* [Estratto del documento]
——————————

Di qui il tentativo di Veronesi di giustificare la sperimentazione occisiva sugli embrioni umani, l’aborto selettivo, la Ru 486 e la fecondazione artificiale, nonostante anch’essa si riveli, ogni giorno di più, pericolosissima per la salute stessa delle donne e dei bambini: al punto che la rivista Le scienze, nell’allegato del dicembre 2005, parla chiaramente, per i concepiti con tecniche artificiali, di «incidenza doppia di aborti spontanei, tripla di morte prima della nascita o neonatale e quintupla di gravidanza ectopica», oltre che di «molteplici difetti congeniti, in particolare anomalie cromosomiche e muscolo-scheletriche». Veronesi difende quindi ogni arbitrio, appellandosi da una parte al “diritto” per l’uomo di non essere limitato da leggi superiori, e dall’altra al darwinismo ed alla somiglianza genetica tra l’uomo e lo scimpanzé: poiché sperimenta sugli animali, perché l’uomo-dio non dovrebbe poterlo fare anche sugli uomini-bestia (Corriere della Sera, 15/5/2005)? Similmente, nelle sue riflessioni sulla morte, Veronesi promuove l’eutanasia, per «lasciare spazio agli altri, come fanno quegli animali che da vecchi si staccano dal branco per andare a morire soli», e contemporaneamente nutre la ridicola presunzione di «determinare in laboratorio la lunghezza della vita», finanziando ricerche sul gene P66, da cui si attendono mirabili effetti per la longevità umana (oltre che lautissimi guadagni economici, “Affari e Finanza”, 3/11/2005).

——————————

* [Voci fornite]
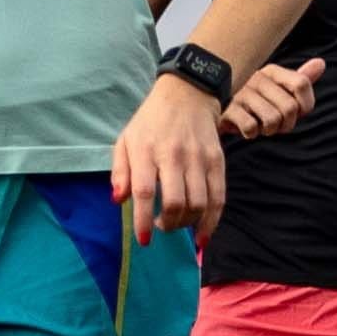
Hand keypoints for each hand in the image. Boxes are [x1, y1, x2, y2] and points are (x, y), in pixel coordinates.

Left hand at [112, 70, 229, 240]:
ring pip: (198, 203)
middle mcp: (174, 154)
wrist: (188, 95)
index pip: (145, 192)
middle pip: (175, 202)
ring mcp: (198, 158)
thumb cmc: (151, 123)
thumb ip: (120, 171)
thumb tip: (118, 200)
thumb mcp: (126, 140)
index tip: (144, 240)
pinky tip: (202, 236)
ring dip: (186, 223)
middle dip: (168, 224)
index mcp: (146, 150)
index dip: (144, 220)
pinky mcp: (217, 160)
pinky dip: (211, 222)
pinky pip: (218, 198)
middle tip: (160, 226)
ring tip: (177, 223)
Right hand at [225, 58, 323, 141]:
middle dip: (286, 124)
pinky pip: (251, 127)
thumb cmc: (252, 102)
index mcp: (272, 71)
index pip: (302, 83)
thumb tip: (321, 63)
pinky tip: (245, 127)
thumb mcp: (278, 90)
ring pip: (273, 120)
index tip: (298, 113)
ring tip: (260, 125)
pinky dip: (251, 134)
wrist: (214, 107)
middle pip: (290, 108)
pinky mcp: (227, 109)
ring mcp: (241, 93)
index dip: (306, 104)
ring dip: (269, 130)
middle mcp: (257, 78)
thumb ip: (300, 80)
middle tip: (276, 124)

——————————

* [Istruzioni]
1. Nel testo su Veronesi, quale rivista viene citata per i dati sui concepiti con tecniche artificiali, e in quale allegato?
2. Continua il testo su Veronesi a partire dalla sua ultima frase.

* [Risposte]
1. La rivista Le scienze, nell'allegato del dicembre 2005.

2.
Sulla stessa lunghezza d’onda si situa il pensiero di Piero Angela, espresso nel suo Ti amerò per sempre. La scienza dell’amore (Mondadori, 2005). In quest’opera infatti ritorna il materialismo dei darwinisti ottocenteschi, secondo i quali come i reni producono l’urina, così il cervello produce i pensieri. Per Angela, infatti, anche l’amore non è altro che una complessa fenomenologia solamente corporea di istinti, ormoni e materiale genetico, riuniti in un’amalgama bestiale in cui non vi è spazio per la spiritualità, la libertà, il sacrificio, e tutto ciò che differenzia l’amore umano da quello animale. Come una scimmia nella sua gabbia, o come un «ciottolo della strada», secondo il dettato positivista, così anche l’uomo è un essere determinato dalla materia, e l’amore, con i suoi «meccanismi », è solo «una reazione chimica che si è prodotta all’interno, impadronendosi delle emozioni e dei pensieri», e che ha l’unico scopo di garantire la riproduzione della specie. Sono questi meccanismi, queste reazioni chimiche, a detta dello “scienziato” Angela, a far sì che alcuni uomini si innamorino «in continuazione», forse «per il cattivo funzionamento di certe strutture cerebrali», e che altri, in base a determinati circuiti neurologici, amino una persona e facciano sesso con un’altra. Comune a tutti i maschi, invece, la «vocazione poligamica»: «l’uomo possiede un annaffiatoio che gli permette in teoria di spargere ovunque il suo seme», per cui, come per gli altri mammiferi, «il modello dell’harem, sempre in teoria, sarebbe per lui il più conveniente».
Ancora una volta il materialismo più bieco e bestiale spacciato per scienza. Se questo è il progresso…
«Solo l’uomo che si affida totalmente a Dio trova la vera libertà, la vastità grande e creativa della libertà del bene. L’uomo che si volge verso Dio non diventa più piccolo, ma più grande, perché grazie a Dio e insieme con Lui diventa grande, diventa divino, diventa veramente se stesso.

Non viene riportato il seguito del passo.